Note: File three copies of this Form, one of which must be manually signed. If space is insufficient, see Instruction 6 for procedure.
Persons who respond to the collection of information contained in this form are not required to respond unless the form displays a currently valid OMB Number.

FAQ

What does the Flotek (FTK) Form 4/A filing for James Bond report?

The Form 4/A reports an amendment by Flotek’s CFO James Bond. It corrects a prior filing to show 6,299 common shares were withheld for taxes, not sold, in connection with equity compensation on February 24, 2026.

How many Flotek (FTK) shares were affected by the CFO’s tax withholding?

The filing shows 6,299 common shares were withheld to cover a tax withholding obligation. These shares were not sold on the open market but used to satisfy taxes tied to an equity-related event.

What is James Bond’s Flotek (FTK) share ownership after the Form 4/A transaction?

After the tax-withholding disposition, James Bond directly owns 122,837 Flotek common shares. This figure represents his reported direct holdings following the withholding of 6,299 shares for tax purposes on February 24, 2026.

Why was the original Flotek (FTK) Form 4 for the CFO amended?

The original Form 4 mistakenly reported the 6,299 shares as a sale. The amendment clarifies they were actually withheld to satisfy a tax withholding obligation, correcting what the filing describes as an administrative error in the earlier report.

Was the Flotek (FTK) CFO’s Form 4/A transaction an open-market sale?

No, the transaction was not an open-market sale. The amended filing explains that 6,299 shares were withheld to pay a tax obligation, a non-market disposition typically associated with equity compensation rather than discretionary selling.

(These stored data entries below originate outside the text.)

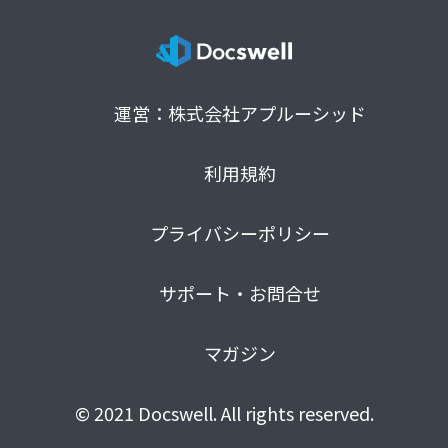
運営：株式会社アプルーシッド
利用規約
プライバシーポリシー
サポート・お問合せ
マガジン
© 2021 Docswell. All rights reserved.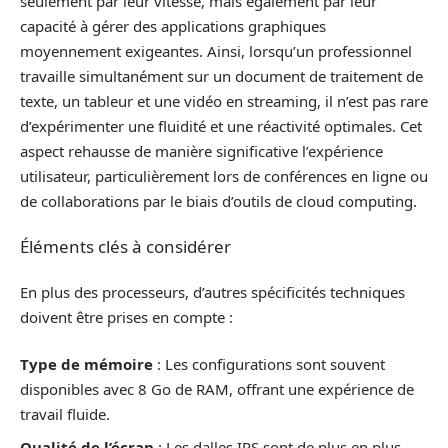
seulement par leur vitesse, mais également par leur
capacité à gérer des applications graphiques
moyennement exigeantes. Ainsi, lorsqu’un professionnel
travaille simultanément sur un document de traitement de
texte, un tableur et une vidéo en streaming, il n’est pas rare
d’expérimenter une fluidité et une réactivité optimales. Cet
aspect rehausse de manière significative l’expérience
utilisateur, particulièrement lors de conférences en ligne ou
de collaborations par le biais d’outils de cloud computing.
Éléments clés à considérer
En plus des processeurs, d’autres spécificités techniques
doivent être prises en compte :
Type de mémoire
: Les configurations sont souvent
disponibles avec 8 Go de RAM, offrant une expérience de
travail fluide.
Qualité de l’écran
: Les dalles IPS sont de plus en plus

What transaction code is used in the Flotek (FTK) CFO’s Form 4/A filing?

The transaction uses code F, which the filing describes as a payment of exercise price or tax liability by delivering securities. Here it specifically reflects shares withheld to cover a tax withholding obligation rather than a voluntary market trade.